Il ne reste plus qu’à trouver ce système [de francisation idéal]. Évidemment, on nage ici dans le rêve. Les efforts de francisation du gouvernement sont certes louables, mais ils ne peuvent que donner un coup de pouce aux immigrants les plus motivés à apprendre le français.

Extrait du livre Le remède imaginaire – Pourquoi l’immigration ne sauvera pas le Québec, publié en 2011.

Ils déplorent que, « pour plusieurs, critiquer la politique d’immigration » comme ils le font « revient à critiquer les immigrants en tant que personnes », à dire que « le Québec n’a pas besoin d’immigrants » ou que l’immigration est « nécessairement mauvaise ».

Ils se disent de « farouches partisans d’un meilleur investissement dans les politiques d’intégration et d’un meilleur suivi des performances économiques des immigrants admis au Québec ».

Nouvelles responsabilités

En vertu de la loi 96, « la personne proposée par le premier ministre » au poste de commissaire à la langue française « doit avoir une sensibilité ainsi qu’un intérêt marqués en matière de protection de la langue française ». Le mandat est de sept ans et ne peut être renouvelé.

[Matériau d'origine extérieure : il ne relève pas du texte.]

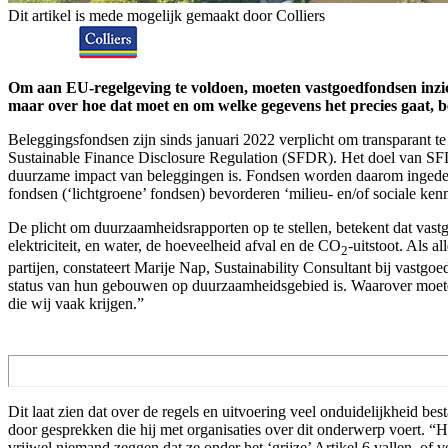
Dit artikel is mede mogelijk gemaakt door Colliers
Om aan EU-regelgeving te voldoen, moeten vastgoedfondsen inzi
maar over hoe dat moet en om welke gegevens het precies gaat, be
Beleggingsfondsen zijn sinds januari 2022 verplicht om transparant 
Sustainable Finance Disclosure Regulation (SFDR). Het doel van SF
duurzame impact van beleggingen is. Fondsen worden daarom ingedeel
fondsen (‘lichtgroene’ fondsen) bevorderen ‘milieu- en/of sociale k
De plicht om duurzaamheidsrapporten op te stellen, betekent dat vast
elektriciteit, en water, de hoeveelheid afval en de CO
-uitstoot. Als 
2
partijen, constateert Marije Nap, Sustainability Consultant bij vastgo
status van hun gebouwen op duurzaamheidsgebied is. Waarover moeten 
die wij vaak krijgen.”
Dit laat zien dat over de regels en uitvoering veel onduidelijkheid best
door gesprekken die hij met organisaties over dit onderwerp voert. “H
vrijwel niemand zeggen dat ze onder het ‘grijze’ Artikel 6 vallen, of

Le commissaire est chargé de « surveiller l’évolution de la situation linguistique au Québec ». Il doit notamment « faire le suivi de la connaissance, de l’apprentissage et de l’utilisation du français par les personnes immigrantes ».

Le commissaire a pour fonction de « surveiller le respect des droits fondamentaux » conférés par la Charte de la langue française et « l’exécution des obligations » que celle-ci impose aux entreprises et à l’administration publique.

Il détient des pouvoirs d’enquête et peut intervenir en justice pour la défense du français. Il a le pouvoir de formuler des avis et des recommandations au ministre de la Langue française, au gouvernement et à l’Assemblée nationale.

Un nouveau directeur général des élections

Il y aura une autre nomination aux deux tiers de la Chambre, ce vendredi. Le gouvernement et l’opposition se sont entendus pour nommer un nouveau directeur général des élections du Québec (DGEQ). Ce sera Jean-François Blanchet, qui travaille déjà chez Élections Québec, a appris La Presse. Il était l’adjoint du DGEQ Pierre Reid. Or, ce dernier, âgé de 69 ans, disait ouvertement en août qu’il avait manifesté au gouvernement son intérêt pour obtenir un renouvellement de son mandat, d’une durée de sept ans. Il affirmait ne pas vouloir prendre sa retraite de sitôt. « Je veux vraiment poursuivre » le travail, « la passion est là », disait-il en entrevue à La Presse Canadienne. Son souhait n’est finalement pas exaucé.